No coração do filme está uma atuação amplamente elogiada do ator Jesuíta Barbosa. A crítica aclamou Barbosa pela sua “caracterização perfeita e trabalho corporal impressionante”, capturando os trejeitos e a presença de Matogrosso com uma precisão espantosa. A sua atuação é descrita não como uma interpretação, mas como uma forma de canalização, uma “possessão” ou “transe” onde ele incorpora plenamente o espírito do artista. Esta performance é notada pelo seu raro equilíbrio entre a exuberância do palco e uma vulnerabilidade crua fora dele. Uma escolha artística crucial foi feita em relação aos números musicais: Barbosa encarna a fisicalidade das performances, mas a voz ouvida é a do próprio Ney Matogrosso, usando gravações originais. Essa decisão cria uma dualidade poderosa, evitando a armadilha comum de um ator tentando imitar uma voz lendária. O público vê a luta emocional e física do personagem através da performance de Barbosa, enquanto ouve o poder autêntico e transcendente da arte de Matogrosso. Isso separa o homem mortal da sua voz imortal, criando uma experiência em camadas que é tanto um drama humano envolvente quanto uma autêntica celebração musical.

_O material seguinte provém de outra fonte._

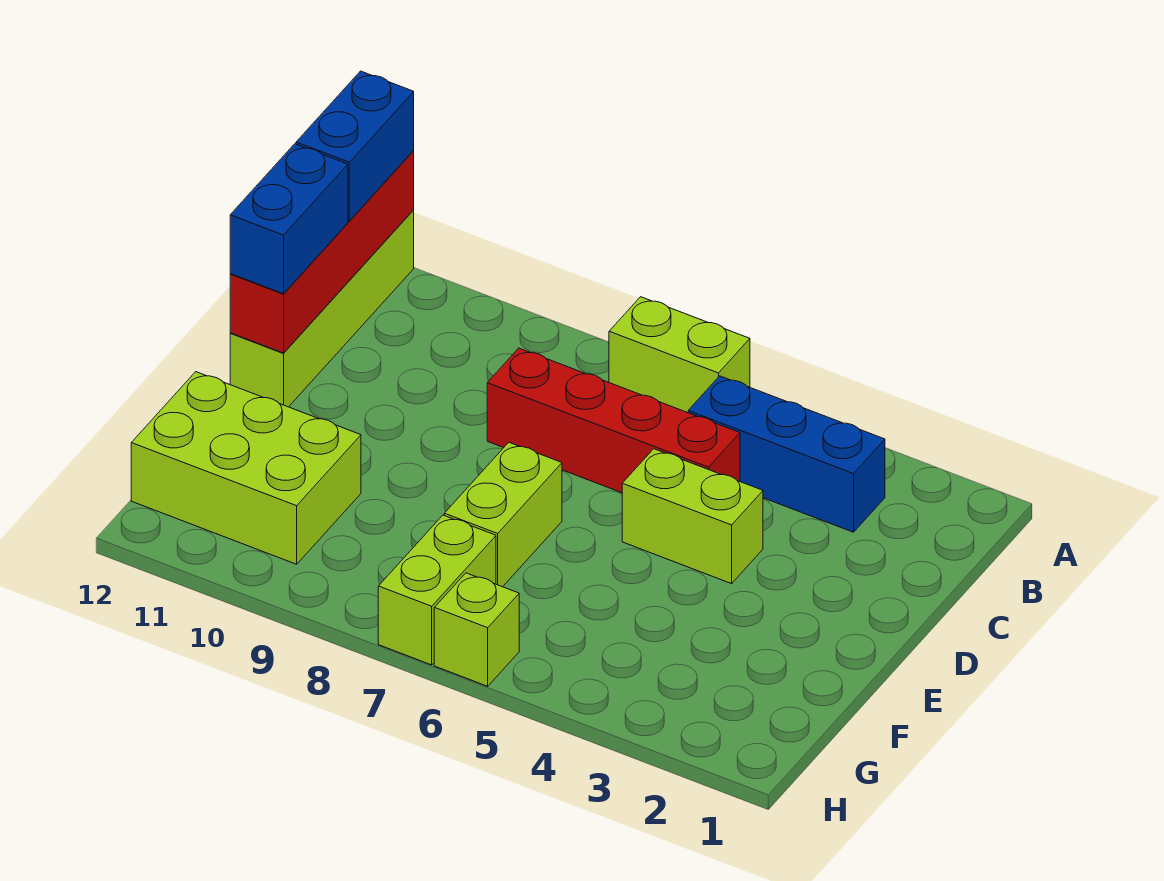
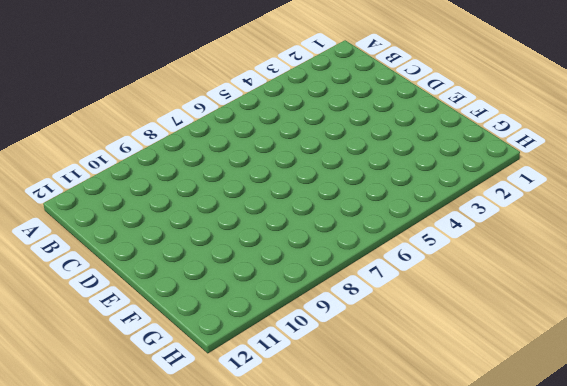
none -> lime 1x2 brick [609,297,750,413]
none -> lime 1x4 brick [230,210,414,407]
none -> blue 1x3 brick [688,376,885,532]

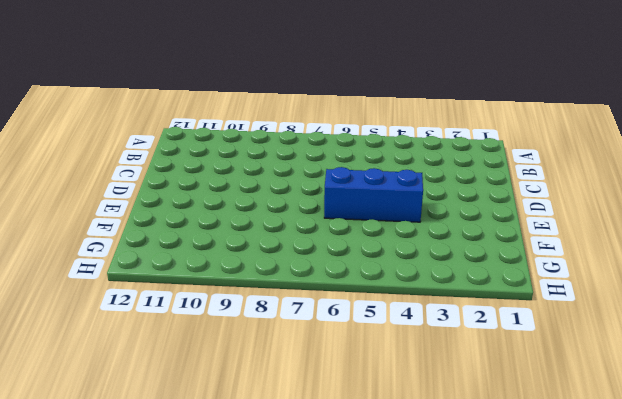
blue 1x3 brick [324,167,423,222] -> blue 1x3 brick moved to [688,376,885,532]
none -> lime 1x2 brick [609,297,750,413]
none -> lime 1x4 brick [230,210,414,407]
none -> red 1x4 brick [487,348,740,493]

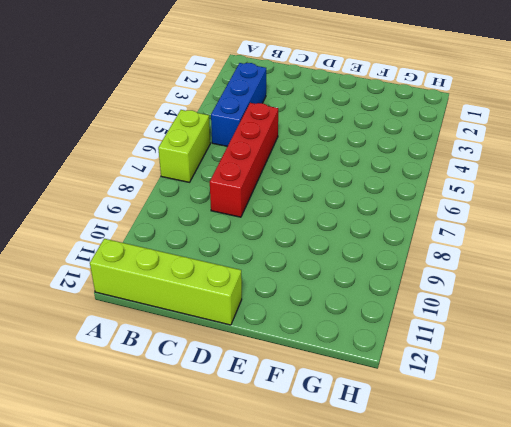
none -> lime 1x2 brick [622,449,763,584]
none -> lime 1x2 brick [444,442,562,587]
none -> lime 2x3 brick [131,372,361,564]

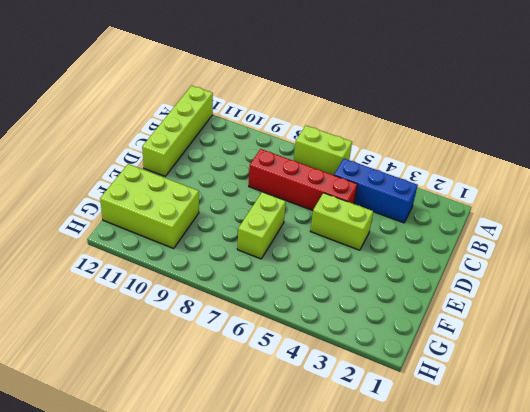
none -> lime 1x2 brick [378,515,496,665]
none -> lime 1x1 brick [434,573,519,686]
none -> red 1x4 brick [230,151,414,353]

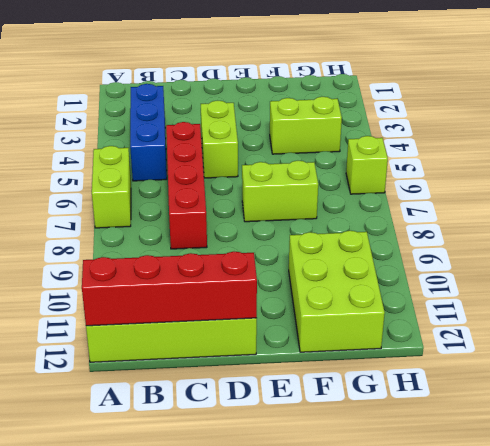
lime 1x2 brick [270,97,342,154] -> lime 1x2 brick moved to [378,515,496,665]
none -> blue 1x2 brick [296,71,414,221]
none -> blue 1x2 brick [230,144,348,294]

O título original do filme é, por si só, um ato de profunda ironia e uma chave para o seu tema central. No Brasil, “homem com H” é um coloquialismo para um homem que exibe virilidade e coragem tradicionais e inabaláveis. A canção de mesmo nome usa imagens do folclore brasileiro, como cobras e lobisomens, para evocar provações de machismo. Ao intitular um filme sobre um artista que dedicou a sua vida a desmontar esse mesmo conceito com essa frase, os cineastas lançam um desafio. O título força o público a reconciliar o termo com a realidade fluida, andrógina e queer do seu tema. É uma reapropriação da linguagem das normas patriarcais para celebrar uma figura de libertação. Como observou o realizador Esmir Filho, Matogrosso “subverteu a coreografia do masculino”, provando que era possível ser homem com qualquer letra, não apenas a prescrita pela sociedade. O filme argumenta que Matogrosso é o “Homem com H” definitivo precisamente porque teve a coragem de rejeitar todas as definições pré-estabelecidas, demonstrando que a verdadeira força reside na autenticidade, não na conformidade. Homem com H é mais do que uma biografia; é uma declaração estética e política, um filme que entende que a arte é um ato de desobediência e que nenhum rótulo pode conter um artista tão singular quanto Ney Matogrosso.

O filme estreou nos cinemas brasileiros a 1 de maio de 2025. A sua estreia mundial ocorreu durante o encerramento do 27.º Festival de Cinema Brasileiro de Paris, a 6 de maio de 2025. O filme foi lançado para streaming global na Netflix a 17 de junho de 2025.